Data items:
......

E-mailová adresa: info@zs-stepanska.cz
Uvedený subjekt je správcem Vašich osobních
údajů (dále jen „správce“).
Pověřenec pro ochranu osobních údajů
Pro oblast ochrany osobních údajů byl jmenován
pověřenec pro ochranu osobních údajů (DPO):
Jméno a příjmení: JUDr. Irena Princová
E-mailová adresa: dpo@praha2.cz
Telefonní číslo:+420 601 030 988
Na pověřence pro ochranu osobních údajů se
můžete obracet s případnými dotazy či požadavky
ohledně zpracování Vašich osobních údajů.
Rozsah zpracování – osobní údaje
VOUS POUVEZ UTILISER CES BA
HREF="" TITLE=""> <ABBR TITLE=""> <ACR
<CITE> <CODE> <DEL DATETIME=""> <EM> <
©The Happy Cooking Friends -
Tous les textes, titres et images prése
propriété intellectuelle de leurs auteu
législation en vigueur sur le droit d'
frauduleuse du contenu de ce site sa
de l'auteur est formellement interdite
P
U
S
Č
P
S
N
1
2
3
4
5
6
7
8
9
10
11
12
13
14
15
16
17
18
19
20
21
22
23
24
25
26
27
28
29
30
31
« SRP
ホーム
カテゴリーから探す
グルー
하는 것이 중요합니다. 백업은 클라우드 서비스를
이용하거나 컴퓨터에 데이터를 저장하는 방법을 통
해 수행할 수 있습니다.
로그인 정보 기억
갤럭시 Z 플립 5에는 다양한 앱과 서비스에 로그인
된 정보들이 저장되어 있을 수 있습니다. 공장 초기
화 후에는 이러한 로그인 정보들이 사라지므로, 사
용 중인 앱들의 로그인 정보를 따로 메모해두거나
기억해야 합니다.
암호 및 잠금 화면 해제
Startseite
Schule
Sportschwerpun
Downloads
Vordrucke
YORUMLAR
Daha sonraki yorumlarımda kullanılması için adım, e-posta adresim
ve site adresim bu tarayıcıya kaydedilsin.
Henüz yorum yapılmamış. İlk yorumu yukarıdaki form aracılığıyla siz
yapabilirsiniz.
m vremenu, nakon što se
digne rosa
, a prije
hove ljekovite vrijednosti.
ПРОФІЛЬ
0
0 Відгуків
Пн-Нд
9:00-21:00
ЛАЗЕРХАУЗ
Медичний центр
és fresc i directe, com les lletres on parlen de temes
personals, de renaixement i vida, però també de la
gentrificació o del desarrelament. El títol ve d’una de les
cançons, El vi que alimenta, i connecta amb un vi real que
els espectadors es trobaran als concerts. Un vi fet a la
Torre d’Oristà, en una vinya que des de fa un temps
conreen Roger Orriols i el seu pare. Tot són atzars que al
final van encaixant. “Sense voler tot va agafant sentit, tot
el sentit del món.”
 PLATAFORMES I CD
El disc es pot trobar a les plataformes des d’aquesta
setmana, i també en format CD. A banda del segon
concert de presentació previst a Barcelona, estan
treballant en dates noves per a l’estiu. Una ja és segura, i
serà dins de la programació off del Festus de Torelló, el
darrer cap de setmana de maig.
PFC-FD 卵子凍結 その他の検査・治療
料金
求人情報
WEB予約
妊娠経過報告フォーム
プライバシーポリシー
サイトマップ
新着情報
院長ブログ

......

**Task brief:**
All that belongs in the answer is the lines from the start of the entries above through the line containing "législation en vigueur sur le droit d'", each given exactly.

**Answer to this exercise:**
E-mailová adresa: info@zs-stepanska.cz
Uvedený subjekt je správcem Vašich osobních
údajů (dále jen „správce“).
Pověřenec pro ochranu osobních údajů
Pro oblast ochrany osobních údajů byl jmenován
pověřenec pro ochranu osobních údajů (DPO):
Jméno a příjmení: JUDr. Irena Princová
E-mailová adresa: dpo@praha2.cz
Telefonní číslo:+420 601 030 988
Na pověřence pro ochranu osobních údajů se
můžete obracet s případnými dotazy či požadavky
ohledně zpracování Vašich osobních údajů.
Rozsah zpracování – osobní údaje
VOUS POUVEZ UTILISER CES BA
HREF="" TITLE=""> <ABBR TITLE=""> <ACR
<CITE> <CODE> <DEL DATETIME=""> <EM> <
©The Happy Cooking Friends -
Tous les textes, titres et images prése
propriété intellectuelle de leurs auteu
législation en vigueur sur le droit d'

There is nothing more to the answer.